‘Win-win situation’: Super funds are opening the door to crypto investments
A major venture capital firm backed by telecommunications giant Telstra says Australian superannuation funds are starting to allow assets they manage to be invested in crypto to chase the massive returns offered by the nascent sector.
Yash Patel and Saad Siddiqui, general partners at $770 million VC firm Telstra Ventures, said agreements between venture capitalists and their super fund investors were being rewritten across the board in order to permit investment in the crypto sector.
“In general, we are seeing sort of these […] mandates get renegotiated to include crypto as part of the definition of what they can and can’t invest in,” Mr Patel said.
“Historically it was a vague or gray area, but there is an education process and, in some cases, intense renegotiation happening because I think both sides recognise it’s a win-win situation.”

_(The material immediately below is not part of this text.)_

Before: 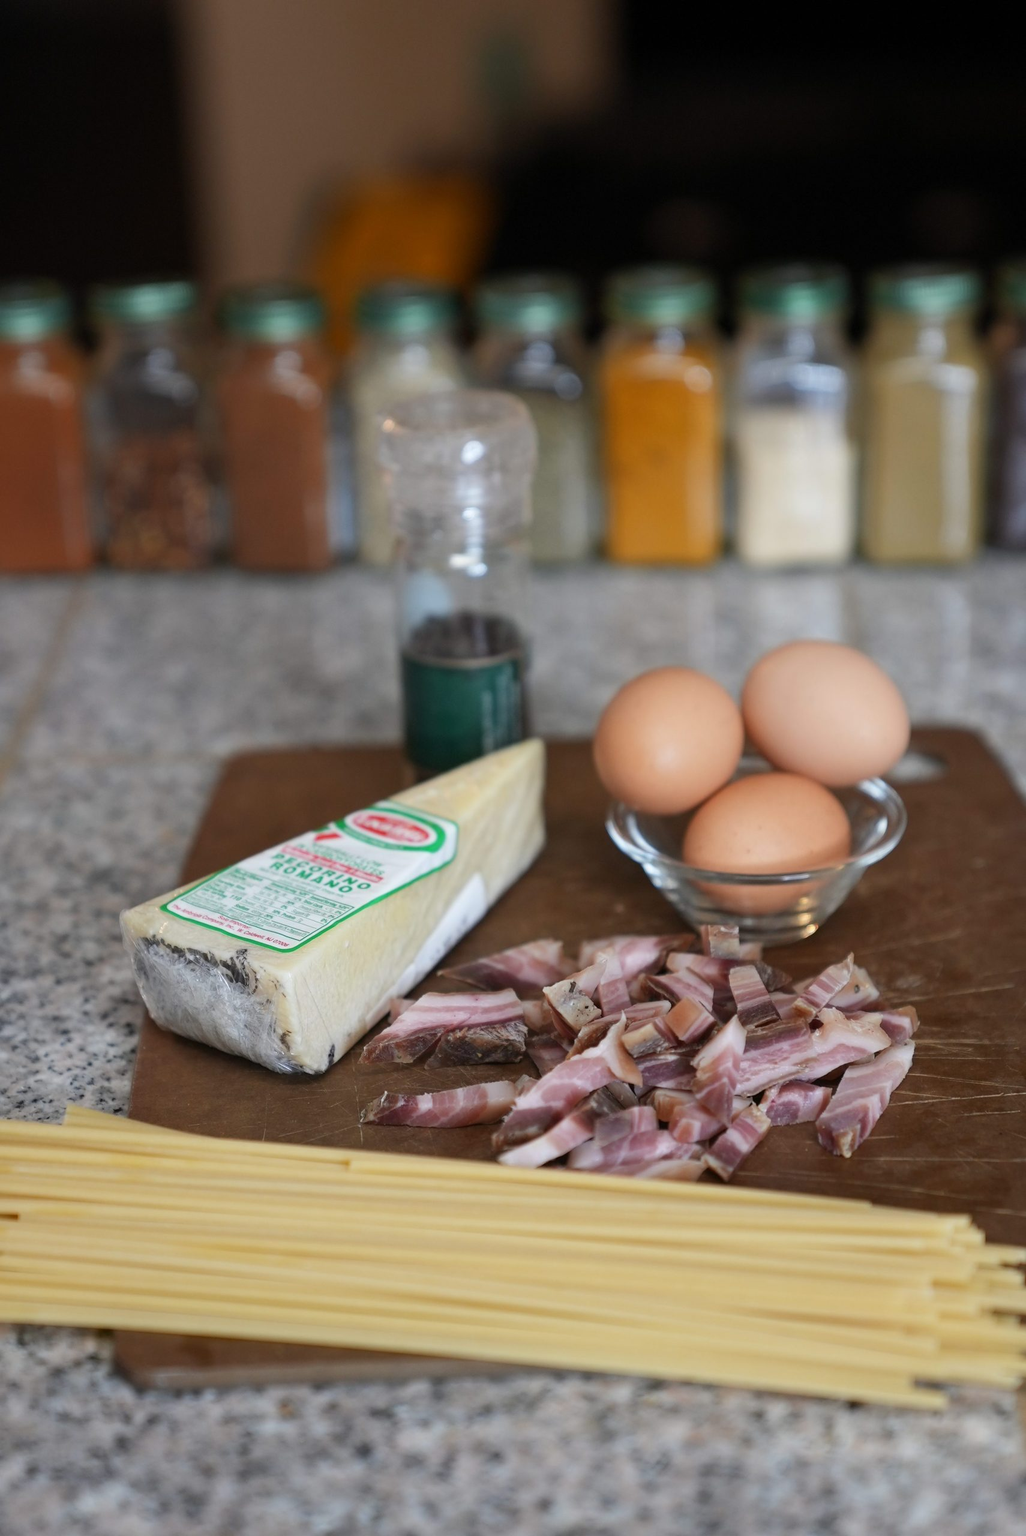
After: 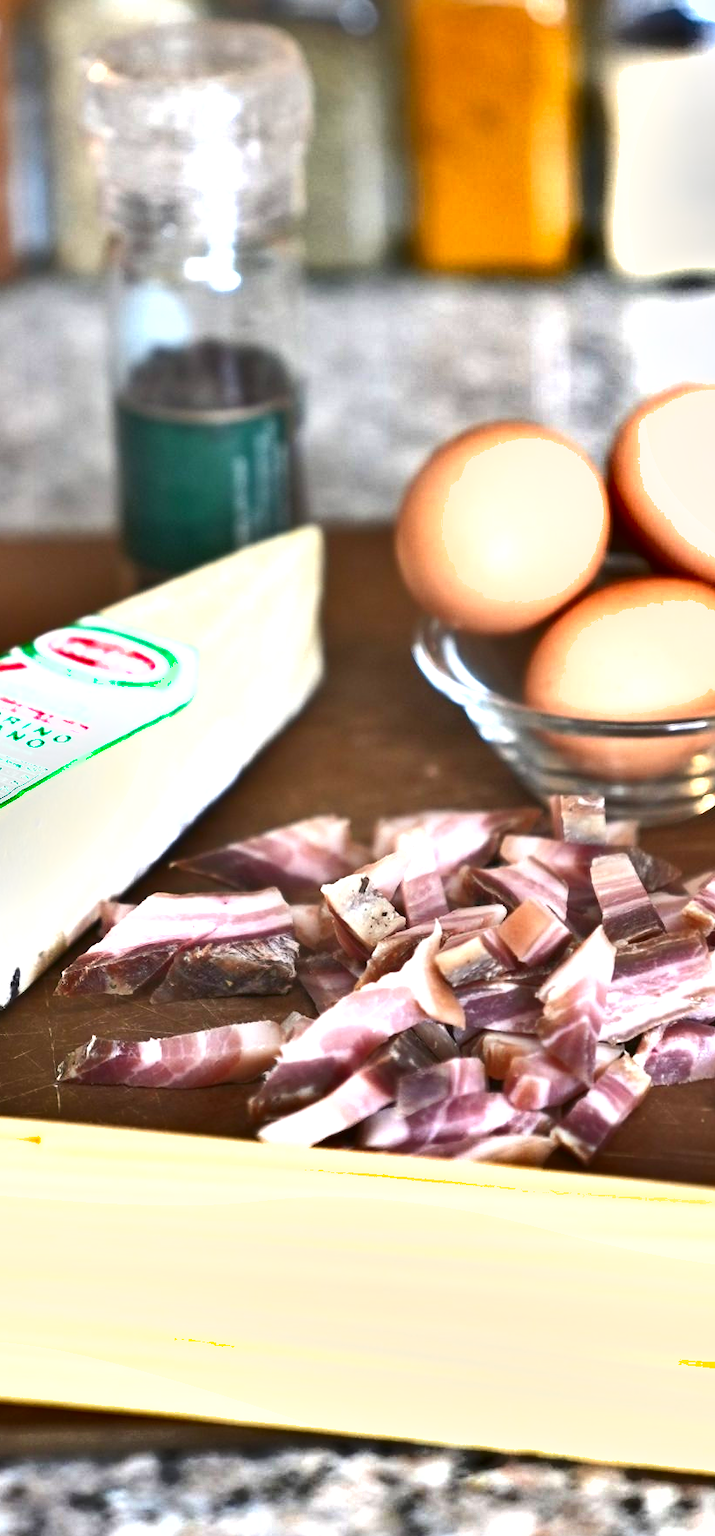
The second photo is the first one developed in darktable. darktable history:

Australian superannuation funds have so far been largely averse to investing in the risky cryptocurrency industry, however some have indicated they are researching the sector. Rest Super recently told its 1.8 million members that the asset class was a good investment in the face of rising inflation.
Mr Patel said Telstra Ventures had been chatting to its own super fund investors about crypto, noting that while they had their “eyes wide open”, Australian funds were more risk-averse than their US counterparts.

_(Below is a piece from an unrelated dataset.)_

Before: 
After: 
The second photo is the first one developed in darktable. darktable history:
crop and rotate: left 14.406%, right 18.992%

“Inflation is hitting all-time highs, and liabilities across a lot of these superannuation funds, retirement funds, pension funds are increasing to keep up,” Mr Siddiqui said. “So [they] are looking to add more [market-beating investments] to their portfolio just to keep up with that demand.”
Telstra Ventures was spun off from its namesake parent in 2018, though the telco remains one of its cornerstone investors. It oversees around $770 million in investments and has had a number of high-profile investments it exited when they were sold or listed on the stock exchange, including Snap, BigCommerce and DocuSign.
The fund is upping the ante on its own crypto investing, though it’s stopping short from investing in the assets themselves, choosing instead to take stakes in companies building supporting infrastructure. These include digital asset exchange FTX and enterprise-grade blockchain infrastructure provider Blockdaemon.